──────── Excerpt

Two Thumb Track
After almost a week in Christchurch over Christmas we decided not to go back to Boyle River to start the trail where we had left off - instead we'd be skipping the Arthur's Pass Section (which is sad) and both River Hazards with the trail section in between. That meant we'd be back on the trail on the Two Thumbs Track, leading up to the hightest point on the Te Araroa Trail, the Stag Saddle.
The trail head is about 50km from the closest town, so first there was the matter of getting there...
The idea was to get from Christchurch to Geraldine, the get from there to Peel Forest, and then find transportation to the trail head.
And somehow all of that magically worked out. We took a bus to the outskirts of Christchurch and then tried hitching a ride from there. About 20 minutes later a young guy pulled up, telling us he was going by Geraldine and could take us there. His name was Josh and he was on his way to Wanaka to meet up with family over new years. We had a good time during the ride, talking about all kinds of things, but mostly about traveling and what places we were dreaming to visit. Josh ended up dropping us off in Arundel, from there it was just 12km to Peel Forest - which put us there a whole day earlier than expected.
In Peel Forest we visited the Green Man Cafe to enquire about transportation to the trail head. We also enjoyed a nice coffee there and then learned that we could ride up to Mesopotamia Station with the Mail Drop the next day. Perfect when things go that smooth!

────────────────
──────── Supplied information

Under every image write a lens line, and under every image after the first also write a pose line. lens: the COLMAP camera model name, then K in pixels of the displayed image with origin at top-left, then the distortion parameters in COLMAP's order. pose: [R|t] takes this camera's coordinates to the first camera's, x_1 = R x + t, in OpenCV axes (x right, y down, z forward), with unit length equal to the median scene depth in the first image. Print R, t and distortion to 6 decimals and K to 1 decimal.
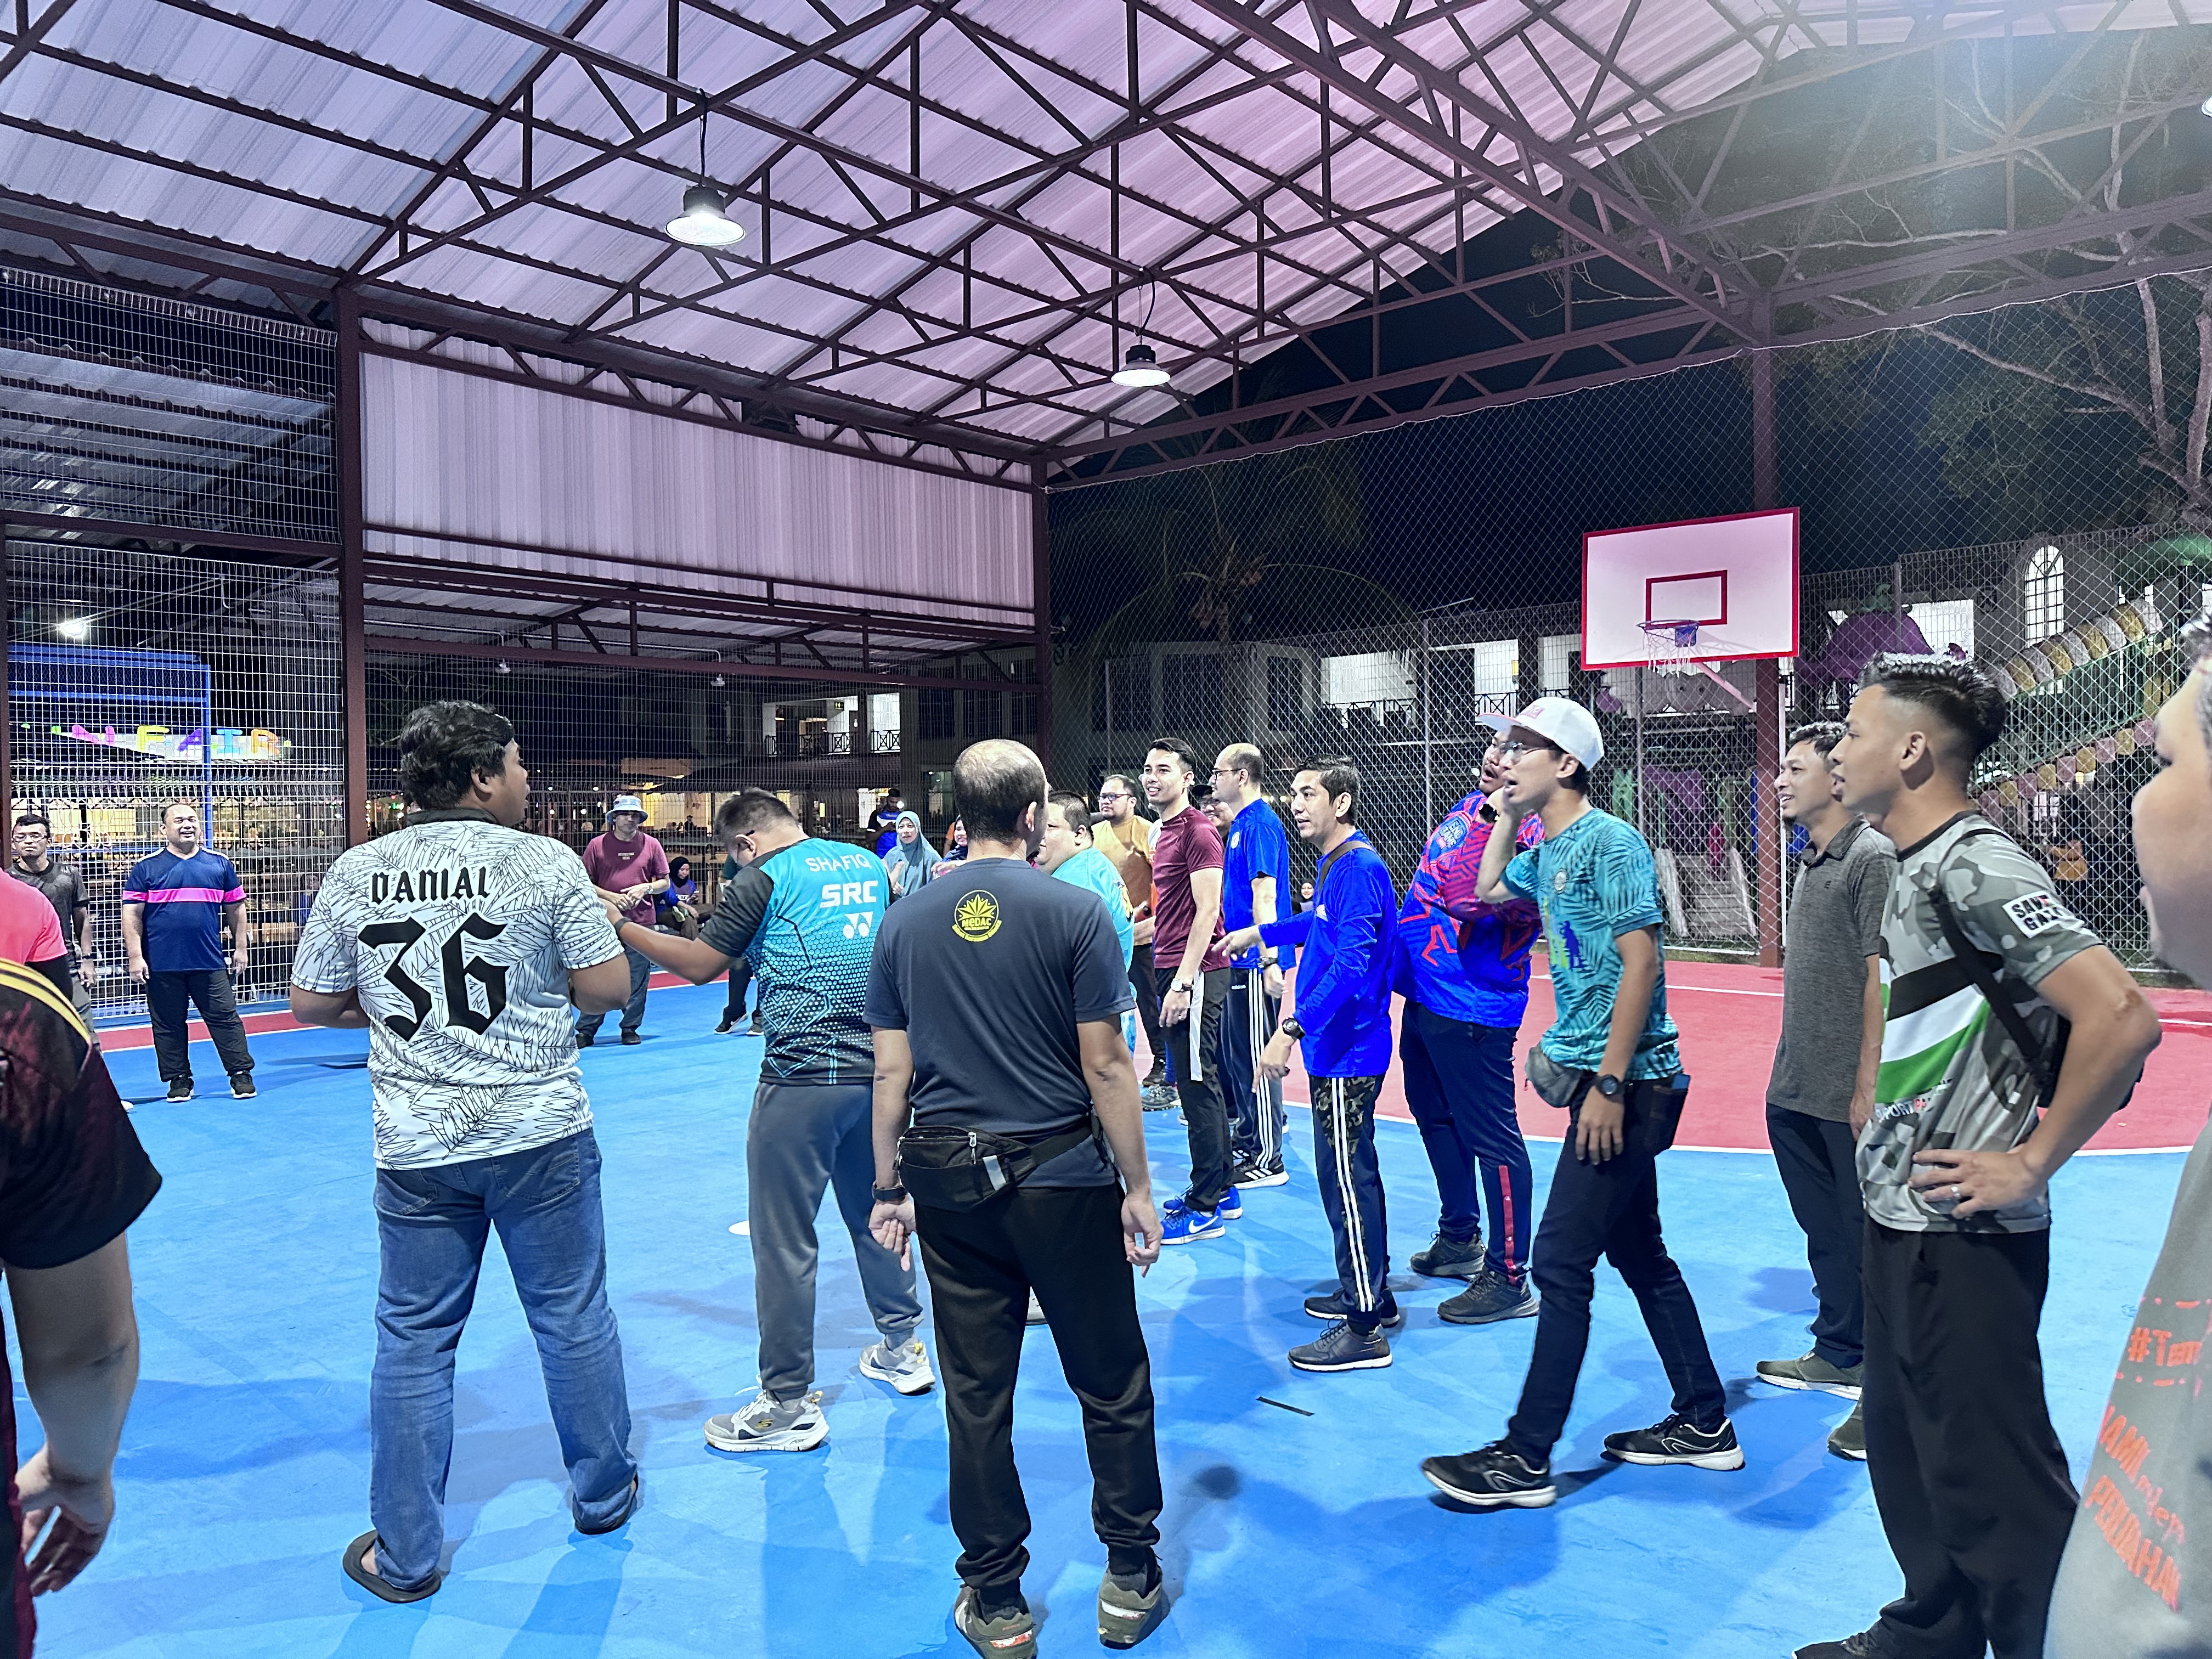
lens RADIAL K [[1555.1, 0, 1096.9], [0, 1555.1, 827.3], [0, 0, 1]] dist [-0.049041, -0.000318]
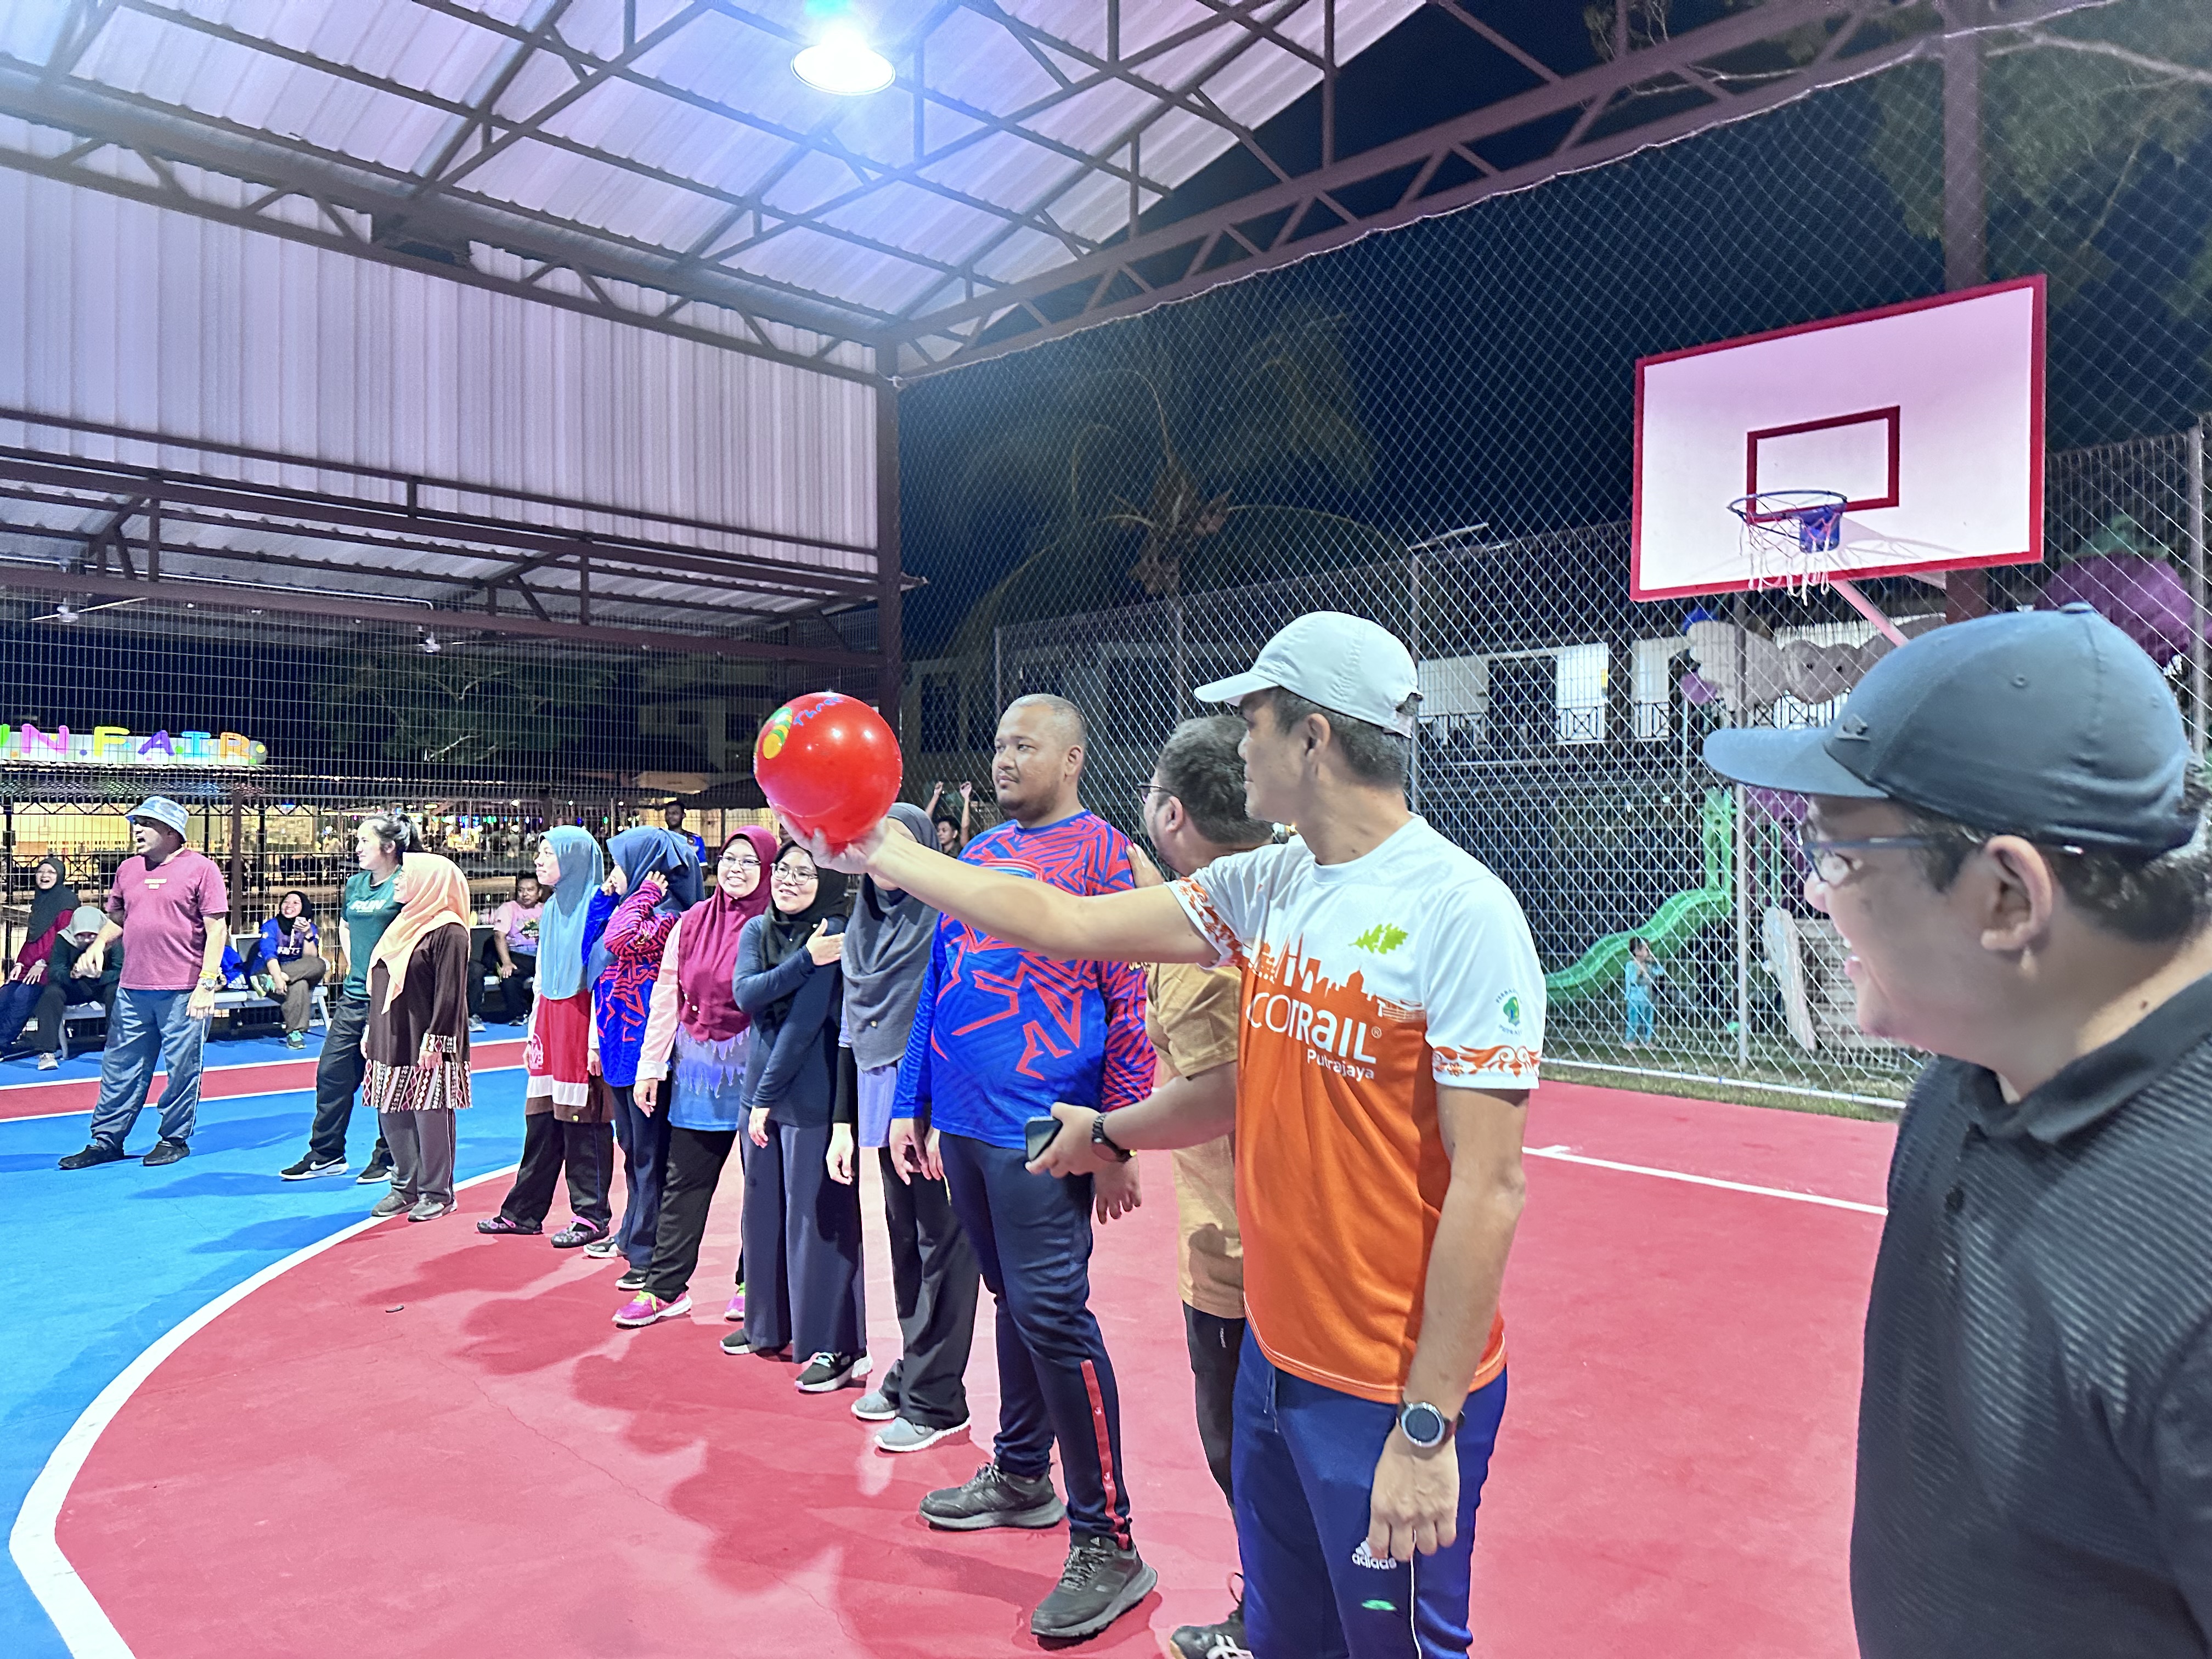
lens RADIAL K [[1555.1, 0, 1115.1], [0, 1555.1, 836.2], [0, 0, 1]] dist [-0.049041, -0.000318]
pose [[0.998160, 0.019247, -0.057493, 0.128731], [-0.019929, 0.999737, -0.011320, -0.003945], [0.057260, 0.012445, 0.998282, 0.344917]]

────────────────

*Work instruction A:*
Render this sentence from the Two Thumb Track account in Spanish: "In Peel Forest we visited the Green Man Cafe to enquire about transportation to the trail head."
*Work instruction B:*
Please carry the Two Thumb Track account forward from its final sentence.
None of the material is required here.

*Exercise answer A:*
En Peel Forest visitamos el Green Man Cafe para preguntar por el transporte hasta el inicio del sendero.

*Exercise answer B:*
We spent the night at the Peel Forest DOC Campground - which was pretty cool, even with hot showers!
Bush Stream Track to Copper Spur Hut
We got up the next morning and first walked back the three kilometers from the Peel Forest Campground into town. There we sat down in the Green Man Cafe and enjoyed some coffee, toast and the free wifi. The mail run ended up being in the afternoon, as we had been told to expect. At around one o clock we got into a car with a magnetic "Rural Post" sign stuck to it and were on our way. On the one hour drive our driver told us all about the different Stations we came by to drop off mail, the region itself and even the different Lord of the Rings filming locations that we drove by. Soon we came by Mesopotamia Station, the last one on the road, and then we were dropped off at Bush Stream Carpark, off to our next adventure.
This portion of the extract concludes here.